Aim of the task> Look through the data below for the line with "historischer geschlechterpolitischer Kämpfe" and the line with "بتجهز شقتك أو", then transcribe exactly from the first through the second, leaving out all pictures.

Stored data>
****

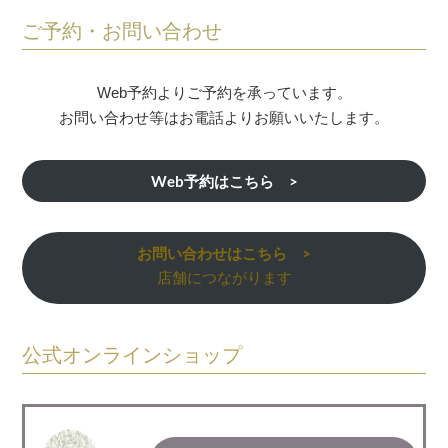
ご予約・お問い合わせ
Web予約よりご予約を承っています。
お問い合わせ等はお電話よりお願いいたします。
Web予約はこちら >
お問い合わせはこちら >
店舗につながります
公式オンラインショップ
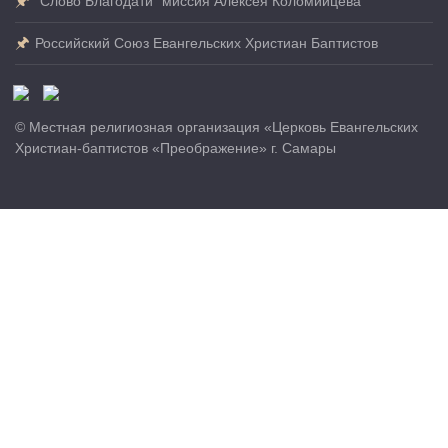
"Слово Благодати" миссия Алексея Коломийцева
Российский Союз Евангельских Христиан Баптистов
© Местная религиозная организация «Церковь Евангельских
Христиан-баптистов «Преображение» г. Самары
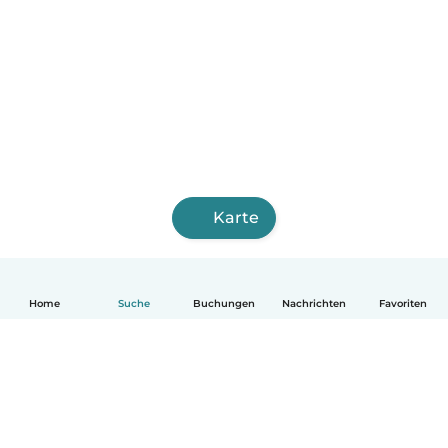
Karte
Home
Suche
Buchungen
Nachrichten
Favoriten
Deutsch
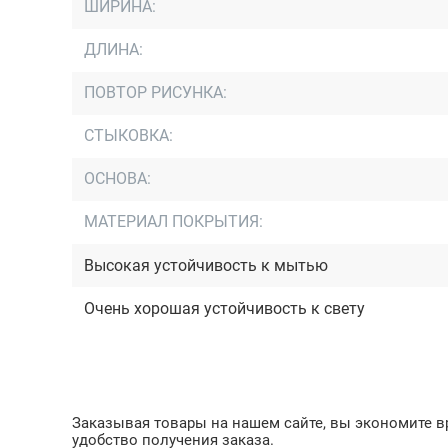
ШИРИНА:
ДЛИНА:
ПОВТОР РИСУНКА:
СТЫКОВКА:
ОСНОВА:
МАТЕРИАЛ ПОКРЫТИЯ:
Высокая устойчивость к мытью
Очень хорошая устойчивость к свету
Заказывая товары на нашем сайте, вы экономите вр
удобство получения заказа.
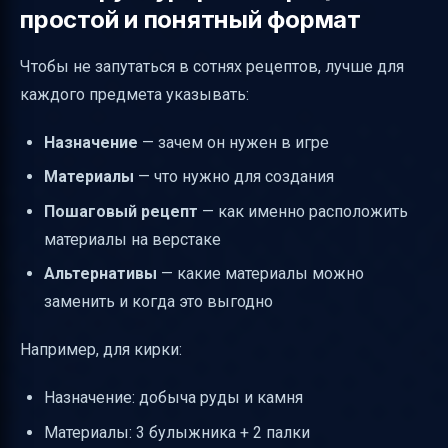
простой и понятный формат
Чтобы не запутаться в сотнях рецептов, лучше для
каждого предмета указывать:
Назначение
— зачем он нужен в игре
Материалы
— что нужно для создания
Пошаговый рецепт
— как именно расположить
материалы на верстаке
Альтернативы
— какие материалы можно
заменить и когда это выгодно
Например, для кирки:
Назначение: добыча руды и камня
Материалы: 3 булыжника + 2 палки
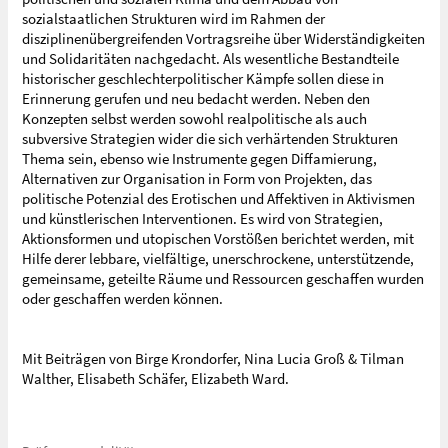
sozialstaatlichen Strukturen wird im Rahmen der
disziplinenübergreifenden Vortragsreihe über Widerständigkeiten
und Solidaritäten nachgedacht. Als wesentliche Bestandteile
historischer geschlechterpolitischer Kämpfe sollen diese in
Erinnerung gerufen und neu bedacht werden. Neben den
Konzepten selbst werden sowohl realpolitische als auch
subversive Strategien wider die sich verhärtenden Strukturen
Thema sein, ebenso wie Instrumente gegen Diffamierung,
Alternativen zur Organisation in Form von Projekten, das
politische Potenzial des Erotischen und Affektiven in Aktivismen
und künstlerischen Interventionen. Es wird von Strategien,
Aktionsformen und utopischen Vorstößen berichtet werden, mit
Hilfe derer lebbare, vielfältige, unerschrockene, unterstützende,
gemeinsame, geteilte Räume und Ressourcen geschaffen wurden
oder geschaffen werden können.
Mit Beiträgen von Birge Krondorfer, Nina Lucia Groß & Tilman
Walther, Elisabeth Schäfer, Elizabeth Ward.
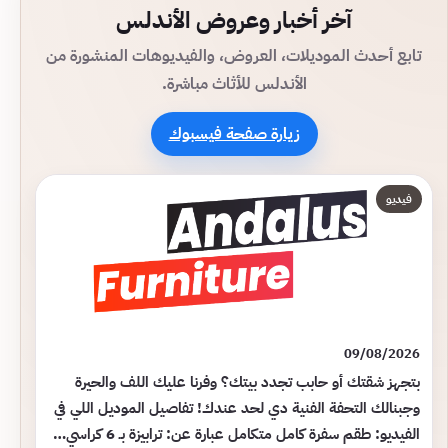
آخر أخبار وعروض الأندلس
تابع أحدث الموديلات، العروض، والفيديوهات المنشورة من
الأندلس للأثاث مباشرة.
زيارة صفحة فيسبوك
فيديو
09/08/2026
بتجهز شقتك أو حابب تجدد بيتك؟ وفرنا عليك اللف والحيرة
وجبنالك التحفة الفنية دي لحد عندك! تفاصيل الموديل اللي في
الفيديو: طقم سفرة كامل متكامل عبارة عن: ترابيزة بـ 6 كراسي…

****

Written answer>
historischer geschlechterpolitischer Kämpfe sollen diese in
Erinnerung gerufen und neu bedacht werden. Neben den
Konzepten selbst werden sowohl realpolitische als auch
subversive Strategien wider die sich verhärtenden Strukturen
Thema sein, ebenso wie Instrumente gegen Diffamierung,
Alternativen zur Organisation in Form von Projekten, das
politische Potenzial des Erotischen und Affektiven in Aktivismen
und künstlerischen Interventionen. Es wird von Strategien,
Aktionsformen und utopischen Vorstößen berichtet werden, mit
Hilfe derer lebbare, vielfältige, unerschrockene, unterstützende,
gemeinsame, geteilte Räume und Ressourcen geschaffen wurden
oder geschaffen werden können.
Mit Beiträgen von Birge Krondorfer, Nina Lucia Groß & Tilman
Walther, Elisabeth Schäfer, Elizabeth Ward.
آخر أخبار وعروض الأندلس
تابع أحدث الموديلات، العروض، والفيديوهات المنشورة من
الأندلس للأثاث مباشرة.
زيارة صفحة فيسبوك
فيديو
09/08/2026
بتجهز شقتك أو حابب تجدد بيتك؟ وفرنا عليك اللف والحيرة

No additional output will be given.